B. Significant Issues Raised by Public Comment
In the 2011 Proposing Release, we requested comment on the IRFA. In
particular, we sought comment on how many small entities would be
subject to the proposed rule and form amendments and whether the effect
of the proposed rule and form amendments on small entities subject to
them would be economically significant. None of the comment letters we
received addressed the IRFA. None of the comment letters made comments
about the effect of the rule and form amendments on small investment
companies.
C. Small Entities Subject to the Rule and Form Amendments
The amendments to rule 5b-3 and Forms N-1A, N-2, and N-3 under the
Investment Company Act would affect funds, including entities that are
considered to be a small business or small organization (collectively,
``small entity'') for purposes of the Regulatory Flexibility Act.

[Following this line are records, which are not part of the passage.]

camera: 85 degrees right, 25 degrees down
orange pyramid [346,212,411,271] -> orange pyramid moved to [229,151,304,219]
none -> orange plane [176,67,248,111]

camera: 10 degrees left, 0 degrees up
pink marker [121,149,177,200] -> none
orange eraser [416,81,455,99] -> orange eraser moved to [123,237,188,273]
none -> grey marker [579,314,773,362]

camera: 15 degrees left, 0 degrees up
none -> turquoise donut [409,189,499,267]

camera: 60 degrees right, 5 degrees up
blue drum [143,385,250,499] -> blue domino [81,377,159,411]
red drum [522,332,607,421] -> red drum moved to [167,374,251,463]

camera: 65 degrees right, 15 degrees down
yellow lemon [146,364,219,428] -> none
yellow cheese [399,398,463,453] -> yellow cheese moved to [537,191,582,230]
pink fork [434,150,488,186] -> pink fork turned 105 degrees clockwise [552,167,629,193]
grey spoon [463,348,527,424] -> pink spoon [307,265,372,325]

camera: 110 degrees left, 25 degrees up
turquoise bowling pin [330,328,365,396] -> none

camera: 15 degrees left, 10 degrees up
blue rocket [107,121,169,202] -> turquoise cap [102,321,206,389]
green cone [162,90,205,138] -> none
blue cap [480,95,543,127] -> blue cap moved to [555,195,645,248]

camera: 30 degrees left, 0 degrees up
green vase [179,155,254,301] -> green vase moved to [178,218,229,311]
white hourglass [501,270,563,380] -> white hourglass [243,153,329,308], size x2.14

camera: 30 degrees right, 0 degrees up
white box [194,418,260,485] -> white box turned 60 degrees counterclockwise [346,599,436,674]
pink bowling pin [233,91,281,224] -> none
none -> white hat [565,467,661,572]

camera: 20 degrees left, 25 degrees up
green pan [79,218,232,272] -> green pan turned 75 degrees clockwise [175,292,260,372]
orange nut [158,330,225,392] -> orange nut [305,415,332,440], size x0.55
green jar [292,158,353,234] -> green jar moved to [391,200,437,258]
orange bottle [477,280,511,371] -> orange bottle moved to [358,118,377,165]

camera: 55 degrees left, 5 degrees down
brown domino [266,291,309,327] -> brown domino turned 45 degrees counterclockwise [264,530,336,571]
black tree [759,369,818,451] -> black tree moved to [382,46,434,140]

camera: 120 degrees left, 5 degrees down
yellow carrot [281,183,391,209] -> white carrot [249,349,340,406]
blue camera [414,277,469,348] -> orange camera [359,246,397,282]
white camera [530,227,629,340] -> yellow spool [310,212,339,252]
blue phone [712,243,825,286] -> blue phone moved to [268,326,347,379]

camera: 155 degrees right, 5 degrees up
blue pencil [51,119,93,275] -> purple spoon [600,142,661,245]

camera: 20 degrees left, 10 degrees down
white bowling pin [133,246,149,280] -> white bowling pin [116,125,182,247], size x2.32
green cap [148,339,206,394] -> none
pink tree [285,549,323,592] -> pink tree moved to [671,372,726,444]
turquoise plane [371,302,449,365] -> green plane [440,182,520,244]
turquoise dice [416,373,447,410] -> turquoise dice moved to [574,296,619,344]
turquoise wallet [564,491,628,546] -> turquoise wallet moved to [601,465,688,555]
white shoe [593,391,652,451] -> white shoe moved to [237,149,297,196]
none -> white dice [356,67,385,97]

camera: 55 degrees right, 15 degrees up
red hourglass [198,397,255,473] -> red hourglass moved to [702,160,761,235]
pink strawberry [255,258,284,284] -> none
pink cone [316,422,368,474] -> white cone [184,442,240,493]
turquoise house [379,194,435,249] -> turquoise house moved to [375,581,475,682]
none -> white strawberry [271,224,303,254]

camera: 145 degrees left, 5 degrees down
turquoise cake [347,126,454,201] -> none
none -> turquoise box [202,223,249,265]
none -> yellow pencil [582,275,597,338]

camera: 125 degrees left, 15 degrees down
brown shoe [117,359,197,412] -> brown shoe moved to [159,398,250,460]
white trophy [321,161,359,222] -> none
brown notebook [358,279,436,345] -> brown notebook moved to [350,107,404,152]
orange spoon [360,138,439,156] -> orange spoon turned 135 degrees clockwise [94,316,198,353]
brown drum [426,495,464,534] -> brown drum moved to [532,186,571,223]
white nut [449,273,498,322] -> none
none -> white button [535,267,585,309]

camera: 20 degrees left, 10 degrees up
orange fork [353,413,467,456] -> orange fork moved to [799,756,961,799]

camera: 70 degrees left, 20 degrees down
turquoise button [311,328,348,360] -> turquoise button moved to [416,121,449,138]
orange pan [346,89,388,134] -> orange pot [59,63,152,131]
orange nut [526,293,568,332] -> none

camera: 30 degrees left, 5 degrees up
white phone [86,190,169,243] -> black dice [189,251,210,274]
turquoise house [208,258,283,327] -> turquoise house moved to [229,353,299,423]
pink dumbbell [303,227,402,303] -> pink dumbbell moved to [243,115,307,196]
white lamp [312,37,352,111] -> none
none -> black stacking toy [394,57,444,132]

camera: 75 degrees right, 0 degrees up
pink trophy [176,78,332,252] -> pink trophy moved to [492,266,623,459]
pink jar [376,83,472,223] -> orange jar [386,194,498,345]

Investment Companies. Under Commission rules, for purposes of the
Investment Company Act and the Regulatory Flexibility Act, an
investment company is a small entity if it, together with other
investment companies in the same group of related investment companies,
has net assets of $50 million or less as of the end of its most recent
fiscal year.\102\ Based on a current review of filings submitted to the
Commission, we estimate that 171 investment companies may be considered
small entities and that all of these investment companies may
potentially rely on rule 5b-3.\103\ As discussed above, we recognize
that increased compliance costs are a necessary result of the
amendments to rule 5b-3 and may disproportionately impact smaller funds
to the extent these funds do not have policies and procedures for
assessing creditworthiness. Based on a current review of filings
submitted to the Commission, we estimate that approximately 131
investment companies that meet the definition of small entity would be
subject to the amendments to Forms N-1A, N-2, and N-3.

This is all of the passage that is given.